# [Aim of the exercise]
Go through the data below and count every line that has the word "Tabiat". Return only the count.

# [Dataset entries]
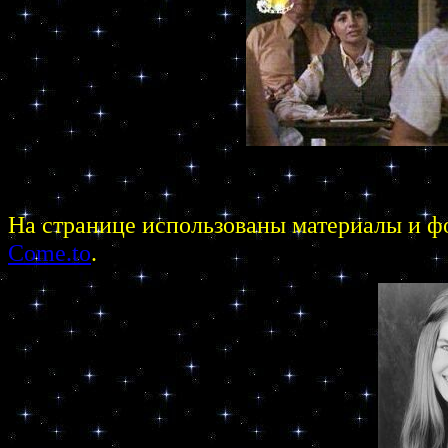
На странице использованы материалы и ф
Come.to
.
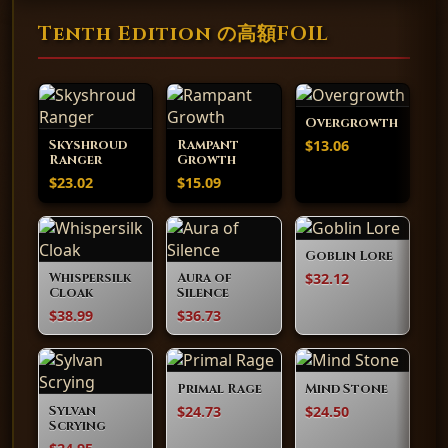
Tenth Edition の高額FOIL
Overgrowth
$13.06
Skyshroud
Rampant
Ranger
Growth
$23.02
$15.09
Goblin Lore
$32.12
Whispersilk
Aura of
Cloak
Silence
$38.99
$36.73
Primal Rage
Mind Stone
$24.73
$24.50
Sylvan
Scrying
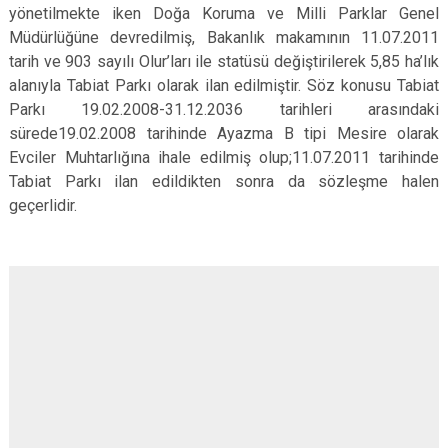
yönetilmekte iken Doğa Koruma ve Milli Parklar Genel
Müdürlüğüne devredilmiş, Bakanlık makamının 11.07.2011
tarih ve 903 sayılı Olur’ları ile statüsü değiştirilerek 5,85 ha’lık
alanıyla Tabiat Parkı olarak ilan edilmiştir. Söz konusu Tabiat
Parkı 19.02.2008-31.12.2036 tarihleri arasındaki
sürede19.02.2008 tarihinde Ayazma B tipi Mesire olarak
Evciler Muhtarlığına ihale edilmiş olup;11.07.2011 tarihinde
Tabiat Parkı ilan edildikten sonra da sözleşme halen
geçerlidir.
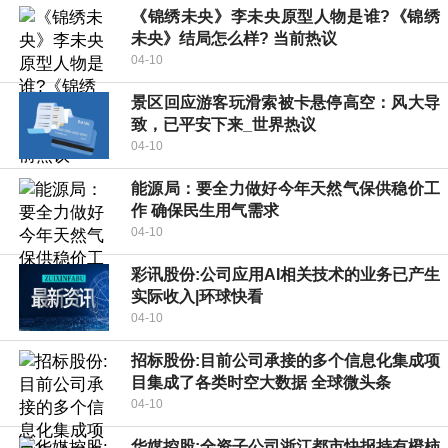
《锦绣未央》李未央原型人物是谁?《锦绣
未央》结局怎么样? 当前热议
04-10
景区回应游客玩滑索被卡悬停高空：风大导
致，已平安下来_世界热议
04-10
能源局：要全力做好今年天然气保供稳价工
作 确保民生用气需求
04-10
彩讯股份:公司应用AI相关技术的业务已产生
实际收入|环球快看
04-10
招标股份:目前公司承接的多个信息化集成项
目集成了各类时空大数据 全球微头条
04-10
华媒控股:全资子公司浙江都市快报持有橙柿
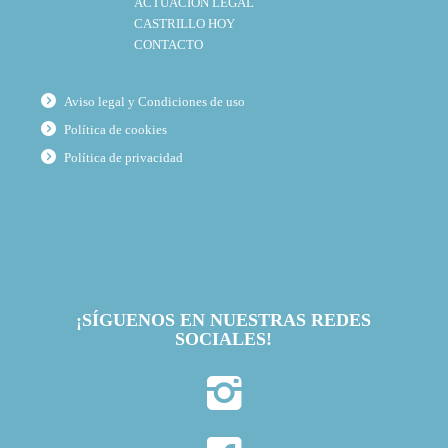
ACTUACIÓN LEGAL
CASTRILLO HOY
CONTACTO
Aviso legal y Condiciones de uso
Política de cookies
Política de privacidad
¡SÍGUENOS EN NUESTRAS REDES
SOCIALES!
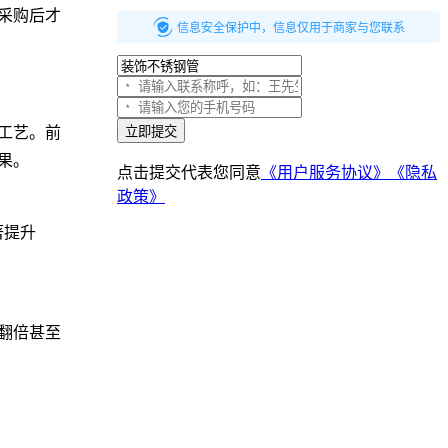
采购后才
信息安全保护中，信息仅用于商家与您联系
立即提交
工艺。前
果。
点击提交代表您同意
《用户服务协议》
《隐私
政策》
著提升
翻倍甚至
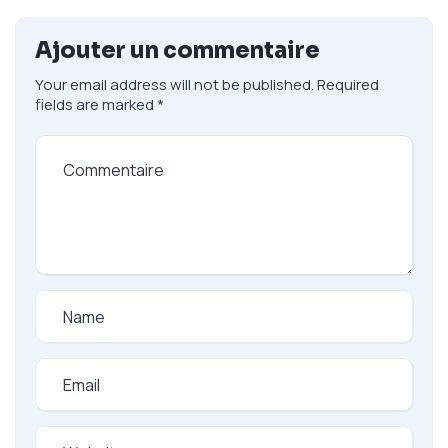
Ajouter un commentaire
Your email address will not be published.
Required
fields are marked
*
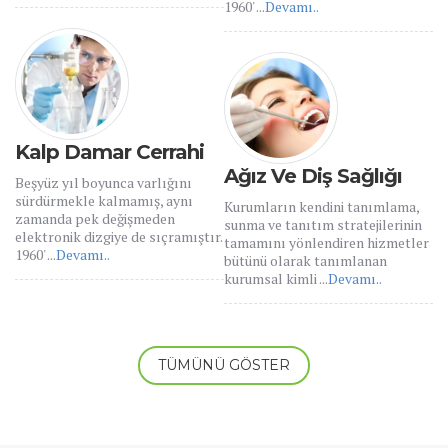
1960' ...
Devamı..
Kalp Damar Cerrahi
Ağız Ve Diş Sağlığı
Beşyüz yıl boyunca varlığını
sürdürmekle kalmamış, aynı
Kurumların kendini tanımlama,
zamanda pek değişmeden
sunma ve tanıtım stratejilerinin
elektronik dizgiye de sıçramıştır.
tamamını yönlendiren hizmetler
1960' ...
Devamı..
bütünü olarak tanımlanan
kurumsal kimli ...
Devamı..
TÜMÜNÜ GÖSTER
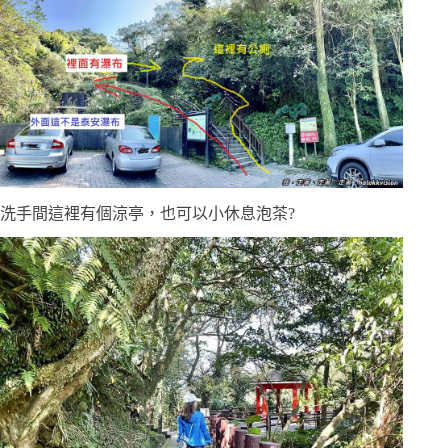
洗手間這裡有個涼亭，也可以小休息泡茶?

# [Result]
2